Heat gained by cold water = m_cold * s * ΔT_{cold water} = m_cold * s * (T _Final - T_cold )

Heat loss by hot water = m _Hot * s * ΔT_{hot water} = m _Hot * s * ( T_hot - T _Final )

where ‘s’ is the specific heat capacity of water.

Substitute this in Equation 1, we have

m_cold * s * (T _Final - T_cold ) = m _Hot * s * ( T_hot - T _Final ) --------------------- Equation 2

We know,

mass of cold water, m_cold = 125g

Temperature of cold water, T_cold = 3.0⁰C

specific heat capacity of water, s = 4.184 J/g ⁰C.

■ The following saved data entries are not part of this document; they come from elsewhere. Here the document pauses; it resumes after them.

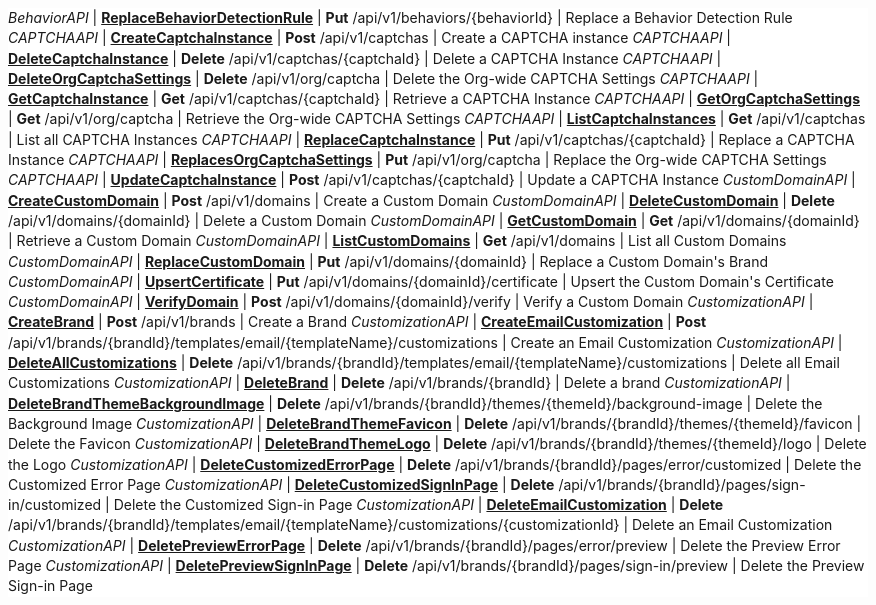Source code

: *BehaviorAPI* | [**ReplaceBehaviorDetectionRule**](docs/BehaviorAPI.md#replacebehaviordetectionrule) | **Put** /api/v1/behaviors/{behaviorId} | Replace a Behavior Detection Rule
*CAPTCHAAPI* | [**CreateCaptchaInstance**](docs/CAPTCHAAPI.md#createcaptchainstance) | **Post** /api/v1/captchas | Create a CAPTCHA instance
*CAPTCHAAPI* | [**DeleteCaptchaInstance**](docs/CAPTCHAAPI.md#deletecaptchainstance) | **Delete** /api/v1/captchas/{captchaId} | Delete a CAPTCHA Instance
*CAPTCHAAPI* | [**DeleteOrgCaptchaSettings**](docs/CAPTCHAAPI.md#deleteorgcaptchasettings) | **Delete** /api/v1/org/captcha | Delete the Org-wide CAPTCHA Settings
*CAPTCHAAPI* | [**GetCaptchaInstance**](docs/CAPTCHAAPI.md#getcaptchainstance) | **Get** /api/v1/captchas/{captchaId} | Retrieve a CAPTCHA Instance
*CAPTCHAAPI* | [**GetOrgCaptchaSettings**](docs/CAPTCHAAPI.md#getorgcaptchasettings) | **Get** /api/v1/org/captcha | Retrieve the Org-wide CAPTCHA Settings
*CAPTCHAAPI* | [**ListCaptchaInstances**](docs/CAPTCHAAPI.md#listcaptchainstances) | **Get** /api/v1/captchas | List all CAPTCHA Instances
*CAPTCHAAPI* | [**ReplaceCaptchaInstance**](docs/CAPTCHAAPI.md#replacecaptchainstance) | **Put** /api/v1/captchas/{captchaId} | Replace a CAPTCHA Instance
*CAPTCHAAPI* | [**ReplacesOrgCaptchaSettings**](docs/CAPTCHAAPI.md#replacesorgcaptchasettings) | **Put** /api/v1/org/captcha | Replace the Org-wide CAPTCHA Settings
*CAPTCHAAPI* | [**UpdateCaptchaInstance**](docs/CAPTCHAAPI.md#updatecaptchainstance) | **Post** /api/v1/captchas/{captchaId} | Update a CAPTCHA Instance
*CustomDomainAPI* | [**CreateCustomDomain**](docs/CustomDomainAPI.md#createcustomdomain) | **Post** /api/v1/domains | Create a Custom Domain
*CustomDomainAPI* | [**DeleteCustomDomain**](docs/CustomDomainAPI.md#deletecustomdomain) | **Delete** /api/v1/domains/{domainId} | Delete a Custom Domain
*CustomDomainAPI* | [**GetCustomDomain**](docs/CustomDomainAPI.md#getcustomdomain) | **Get** /api/v1/domains/{domainId} | Retrieve a Custom Domain
*CustomDomainAPI* | [**ListCustomDomains**](docs/CustomDomainAPI.md#listcustomdomains) | **Get** /api/v1/domains | List all Custom Domains
*CustomDomainAPI* | [**ReplaceCustomDomain**](docs/CustomDomainAPI.md#replacecustomdomain) | **Put** /api/v1/domains/{domainId} | Replace a Custom Domain&#39;s Brand
*CustomDomainAPI* | [**UpsertCertificate**](docs/CustomDomainAPI.md#upsertcertificate) | **Put** /api/v1/domains/{domainId}/certificate | Upsert the Custom Domain&#39;s Certificate
*CustomDomainAPI* | [**VerifyDomain**](docs/CustomDomainAPI.md#verifydomain) | **Post** /api/v1/domains/{domainId}/verify | Verify a Custom Domain
*CustomizationAPI* | [**CreateBrand**](docs/CustomizationAPI.md#createbrand) | **Post** /api/v1/brands | Create a Brand
*CustomizationAPI* | [**CreateEmailCustomization**](docs/CustomizationAPI.md#createemailcustomization) | **Post** /api/v1/brands/{brandId}/templates/email/{templateName}/customizations | Create an Email Customization
*CustomizationAPI* | [**DeleteAllCustomizations**](docs/CustomizationAPI.md#deleteallcustomizations) | **Delete** /api/v1/brands/{brandId}/templates/email/{templateName}/customizations | Delete all Email Customizations
*CustomizationAPI* | [**DeleteBrand**](docs/CustomizationAPI.md#deletebrand) | **Delete** /api/v1/brands/{brandId} | Delete a brand
*CustomizationAPI* | [**DeleteBrandThemeBackgroundImage**](docs/CustomizationAPI.md#deletebrandthemebackgroundimage) | **Delete** /api/v1/brands/{brandId}/themes/{themeId}/background-image | Delete the Background Image
*CustomizationAPI* | [**DeleteBrandThemeFavicon**](docs/CustomizationAPI.md#deletebrandthemefavicon) | **Delete** /api/v1/brands/{brandId}/themes/{themeId}/favicon | Delete the Favicon
*CustomizationAPI* | [**DeleteBrandThemeLogo**](docs/CustomizationAPI.md#deletebrandthemelogo) | **Delete** /api/v1/brands/{brandId}/themes/{themeId}/logo | Delete the Logo
*CustomizationAPI* | [**DeleteCustomizedErrorPage**](docs/CustomizationAPI.md#deletecustomizederrorpage) | **Delete** /api/v1/brands/{brandId}/pages/error/customized | Delete the Customized Error Page
*CustomizationAPI* | [**DeleteCustomizedSignInPage**](docs/CustomizationAPI.md#deletecustomizedsigninpage) | **Delete** /api/v1/brands/{brandId}/pages/sign-in/customized | Delete the Customized Sign-in Page
*CustomizationAPI* | [**DeleteEmailCustomization**](docs/CustomizationAPI.md#deleteemailcustomization) | **Delete** /api/v1/brands/{brandId}/templates/email/{templateName}/customizations/{customizationId} | Delete an Email Customization
*CustomizationAPI* | [**DeletePreviewErrorPage**](docs/CustomizationAPI.md#deletepreviewerrorpage) | **Delete** /api/v1/brands/{brandId}/pages/error/preview | Delete the Preview Error Page
*CustomizationAPI* | [**DeletePreviewSignInPage**](docs/CustomizationAPI.md#deletepreviewsigninpage) | **Delete** /api/v1/brands/{brandId}/pages/sign-in/preview | Delete the Preview Sign-in Page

Temperature of Hot water, T_Hot = 91.0⁰C

Equilibrium temperature, T _Final = 64.0 ⁰C

Plug all this information in Equation 2, we have

125g * 4.184 J/g ⁰C * ( 64.0 ⁰C - 3.0⁰C) = m _Hot * 4.184 J/g ⁰C * (91.0⁰C-64.0 ⁰C);

125g * 4.184 J/g ⁰C * 61.0⁰C = m _Hot * 4.184 J/g ⁰C * 27.0⁰C

31903J = m _Hot * 112.968J/g

divide both the side by 112.968J/g, we have

31903J/ 112.968J/g = m _Hot * 112.968J/g / 112.968J/g

282.407g = m _Hot ;

The quantities given in the question are in 3 significant figures, so our final answer must also be in 3 significant figures.

Hence, mass of hot water, m _Hot = 282 g ;